Dönemin en kapsamlı ve devamlı sosyal politika kararı ise maaş bağlama uygulamalarıdır. Bu politikanın mevcut çalışanlara değil de, geçmiş dönemlerde çalışarak emeklilikleri gelenlere de emeklilik maaşı bağlanması şeklinde uygulanıyor olması oldukça önemlidir. Lozan Anlaşması’ndan sonra ülkeye gelen muhacirlerin ise, tarım yapmaları için gerek arazi gerekse zirai aletler dağıtılarak, mağduriyetleri giderilmeye çalışılmıştır.
İncelenen dönemde halk için yapılan sosyal yardımlarla birlikte, maddi imkanların yetersizliği nedeniyle taleplerin geri çevrildiği de görülmektedir.
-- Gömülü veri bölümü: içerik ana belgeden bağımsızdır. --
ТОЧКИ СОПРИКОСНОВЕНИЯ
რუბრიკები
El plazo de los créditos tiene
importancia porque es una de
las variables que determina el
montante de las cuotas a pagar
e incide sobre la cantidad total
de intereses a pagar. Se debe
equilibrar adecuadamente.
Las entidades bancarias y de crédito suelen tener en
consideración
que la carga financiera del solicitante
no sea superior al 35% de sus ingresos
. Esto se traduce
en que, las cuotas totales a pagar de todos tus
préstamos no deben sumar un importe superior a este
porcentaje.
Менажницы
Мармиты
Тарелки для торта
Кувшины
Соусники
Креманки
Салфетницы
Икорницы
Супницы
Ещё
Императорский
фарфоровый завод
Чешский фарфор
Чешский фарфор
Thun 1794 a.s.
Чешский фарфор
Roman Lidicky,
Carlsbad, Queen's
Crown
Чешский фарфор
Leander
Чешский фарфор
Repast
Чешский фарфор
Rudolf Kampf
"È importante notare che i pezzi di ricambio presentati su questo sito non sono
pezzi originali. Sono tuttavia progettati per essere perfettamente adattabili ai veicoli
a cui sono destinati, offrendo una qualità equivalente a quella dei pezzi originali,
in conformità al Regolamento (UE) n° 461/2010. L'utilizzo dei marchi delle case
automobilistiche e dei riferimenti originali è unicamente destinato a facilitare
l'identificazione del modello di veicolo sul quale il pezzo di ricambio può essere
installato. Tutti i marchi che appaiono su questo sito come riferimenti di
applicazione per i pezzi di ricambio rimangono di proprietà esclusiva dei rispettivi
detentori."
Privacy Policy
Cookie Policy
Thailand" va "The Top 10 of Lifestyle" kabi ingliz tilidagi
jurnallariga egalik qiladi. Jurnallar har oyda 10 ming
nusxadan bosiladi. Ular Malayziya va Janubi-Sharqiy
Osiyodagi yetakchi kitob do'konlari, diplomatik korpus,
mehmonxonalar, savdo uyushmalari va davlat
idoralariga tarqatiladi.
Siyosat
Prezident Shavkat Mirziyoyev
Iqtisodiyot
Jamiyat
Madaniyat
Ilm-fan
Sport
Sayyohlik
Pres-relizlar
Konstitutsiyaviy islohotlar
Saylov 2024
Örneğin; yetim, emekli, dul ve maluller ile memur maaşlarının ödenmesinde yaşanan sıkıntılar adeta dönemin klasiği olmuştur, denilebilir. Yurtdışından ülkeye gelen mübadillerin birçok ihtiyaçlarının istenildiği gibi yerine getirilemediği de tespit edilmiştir. Dolayısıyla, bu dönemde planlanan ve istenen sosyal politika planları, maddi imkansızlıklar nedeniyle tam olarak yerine getirilememiştir. Fakat olayların Milli Mücadele gibi olağanüstü bir dönemde geçmesi, yapılamayanlara değil başarılanlara odaklanmamızı gerektirmektedir.